*TEXT PROVIDED:*

I'm working with a Polars DataFrame and trying to clean up a column by applying multiple string operations. The first operation I need to do is a str.replace()
to fix some inconsistencies in the string, and then I want to extract several values into new columns.
My current approach:
df = pl.DataFrame(
{
"engine": ["172.0HP 1.6L 4 Cylinder Engine Gasoline Fuel",
"3.0 Liter Twin Turbo",
"429.0HP 5.0L 8 Cylinder Engine Gasoline Fuel"],
}
)
(
df
.with_columns(
pl.col("engine").str.replace(r'\sLiter', "L")
)
.with_columns(
pl.col("engine").str.extract(r'(\d+)\.\d+HP',1).alias("HP"),
pl.col("engine").str.extract(r'(\d+\.\d+)L',1).alias("Displacement"),
pl.col("engine").str.extract(r'(\d+)\sCylinder',1).alias("Cylinder"),
)
)

*REQUIREMENT 1:* In the Polars question, which string operation does the poster say must be done first on the column?

Stored data entries

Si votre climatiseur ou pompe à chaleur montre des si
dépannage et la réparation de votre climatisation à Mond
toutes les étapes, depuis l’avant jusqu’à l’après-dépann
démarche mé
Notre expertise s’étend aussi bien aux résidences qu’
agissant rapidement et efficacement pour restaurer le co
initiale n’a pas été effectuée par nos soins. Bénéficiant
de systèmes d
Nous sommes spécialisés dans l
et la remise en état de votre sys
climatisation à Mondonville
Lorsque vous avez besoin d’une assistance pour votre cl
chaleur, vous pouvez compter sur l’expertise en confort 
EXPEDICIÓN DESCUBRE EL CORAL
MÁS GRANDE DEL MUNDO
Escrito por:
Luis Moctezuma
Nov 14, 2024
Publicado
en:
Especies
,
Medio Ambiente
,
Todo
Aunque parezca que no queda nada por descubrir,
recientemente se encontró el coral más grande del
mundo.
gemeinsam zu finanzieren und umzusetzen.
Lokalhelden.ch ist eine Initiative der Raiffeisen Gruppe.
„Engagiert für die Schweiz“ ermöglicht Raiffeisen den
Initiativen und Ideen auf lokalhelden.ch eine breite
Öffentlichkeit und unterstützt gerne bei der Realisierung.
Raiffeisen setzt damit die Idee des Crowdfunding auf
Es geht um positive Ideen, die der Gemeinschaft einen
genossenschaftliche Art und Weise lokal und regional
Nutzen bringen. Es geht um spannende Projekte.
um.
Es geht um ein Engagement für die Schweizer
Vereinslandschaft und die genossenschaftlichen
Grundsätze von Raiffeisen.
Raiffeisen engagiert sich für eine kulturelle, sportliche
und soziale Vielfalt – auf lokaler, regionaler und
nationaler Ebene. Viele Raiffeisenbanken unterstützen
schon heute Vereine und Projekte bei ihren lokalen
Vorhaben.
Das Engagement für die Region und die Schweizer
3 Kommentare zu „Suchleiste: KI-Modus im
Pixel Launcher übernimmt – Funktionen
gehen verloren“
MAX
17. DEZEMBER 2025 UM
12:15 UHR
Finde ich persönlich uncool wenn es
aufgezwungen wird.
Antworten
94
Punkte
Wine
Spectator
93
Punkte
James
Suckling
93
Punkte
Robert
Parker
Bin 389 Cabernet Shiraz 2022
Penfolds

*REQUIREMENT 2:* Quote the stored data entries word for word, starting at their first line and ending at the line that contains "Aunque parezca que", with both of those lines included.

*RESPONSE BOX 1:* A str.replace() call, to fix some inconsistencies in the string.

*RESPONSE BOX 2:*
Si votre climatiseur ou pompe à chaleur montre des si
dépannage et la réparation de votre climatisation à Mond
toutes les étapes, depuis l’avant jusqu’à l’après-dépann
démarche mé
Notre expertise s’étend aussi bien aux résidences qu’
agissant rapidement et efficacement pour restaurer le co
initiale n’a pas été effectuée par nos soins. Bénéficiant
de systèmes d
Nous sommes spécialisés dans l
et la remise en état de votre sys
climatisation à Mondonville
Lorsque vous avez besoin d’une assistance pour votre cl
chaleur, vous pouvez compter sur l’expertise en confort 
EXPEDICIÓN DESCUBRE EL CORAL
MÁS GRANDE DEL MUNDO
Escrito por:
Luis Moctezuma
Nov 14, 2024
Publicado
en:
Especies
,
Medio Ambiente
,
Todo
Aunque parezca que no queda nada por descubrir,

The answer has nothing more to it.